How to complete this task
Within the entries that follow, show each line where the word "left" occurs.

Task input
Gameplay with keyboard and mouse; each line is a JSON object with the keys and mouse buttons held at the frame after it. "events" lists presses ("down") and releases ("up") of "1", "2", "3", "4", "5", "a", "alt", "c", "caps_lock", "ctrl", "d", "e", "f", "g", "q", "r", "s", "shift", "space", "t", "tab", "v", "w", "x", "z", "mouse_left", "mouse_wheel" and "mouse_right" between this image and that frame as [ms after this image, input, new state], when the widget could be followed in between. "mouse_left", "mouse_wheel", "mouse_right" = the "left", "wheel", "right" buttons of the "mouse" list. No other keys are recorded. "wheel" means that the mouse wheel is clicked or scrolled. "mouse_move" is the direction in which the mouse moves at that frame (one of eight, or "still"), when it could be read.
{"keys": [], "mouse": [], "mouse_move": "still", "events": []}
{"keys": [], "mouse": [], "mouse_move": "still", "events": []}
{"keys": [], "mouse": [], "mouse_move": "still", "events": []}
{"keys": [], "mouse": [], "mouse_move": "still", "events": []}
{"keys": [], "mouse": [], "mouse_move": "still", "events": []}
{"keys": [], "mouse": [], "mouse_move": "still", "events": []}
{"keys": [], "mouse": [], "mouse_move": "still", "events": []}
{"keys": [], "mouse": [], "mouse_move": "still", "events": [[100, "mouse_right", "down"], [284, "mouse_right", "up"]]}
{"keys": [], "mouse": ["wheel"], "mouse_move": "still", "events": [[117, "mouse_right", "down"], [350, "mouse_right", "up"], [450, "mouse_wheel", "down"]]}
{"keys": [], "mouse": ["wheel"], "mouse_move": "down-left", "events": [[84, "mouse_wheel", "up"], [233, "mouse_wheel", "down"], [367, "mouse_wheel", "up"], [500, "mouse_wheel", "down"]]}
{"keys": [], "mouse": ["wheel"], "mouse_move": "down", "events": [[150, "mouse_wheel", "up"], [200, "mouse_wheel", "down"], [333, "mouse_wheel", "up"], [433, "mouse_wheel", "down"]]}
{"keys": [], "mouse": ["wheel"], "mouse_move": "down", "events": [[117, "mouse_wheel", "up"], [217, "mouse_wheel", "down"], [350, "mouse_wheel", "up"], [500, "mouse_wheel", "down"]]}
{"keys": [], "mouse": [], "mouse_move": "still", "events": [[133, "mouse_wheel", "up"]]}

Result
Gameplay with keyboard and mouse; each line is a JSON object with the keys and mouse buttons held at the frame after it. "events" lists presses ("down") and releases ("up") of "1", "2", "3", "4", "5", "a", "alt", "c", "caps_lock", "ctrl", "d", "e", "f", "g", "q", "r", "s", "shift", "space", "t", "tab", "v", "w", "x", "z", "mouse_left", "mouse_wheel" and "mouse_right" between this image and that frame as [ms after this image, input, new state], when the widget could be followed in between. "mouse_left", "mouse_wheel", "mouse_right" = the "left", "wheel", "right" buttons of the "mouse" list. No other keys are recorded. "wheel" means that the mouse wheel is clicked or scrolled. "mouse_move" is the direction in which the mouse moves at that frame (one of eight, or "still"), when it could be read.
{"keys": [], "mouse": ["wheel"], "mouse_move": "down-left", "events": [[84, "mouse_wheel", "up"], [233, "mouse_wheel", "down"], [367, "mouse_wheel", "up"], [500, "mouse_wheel", "down"]]}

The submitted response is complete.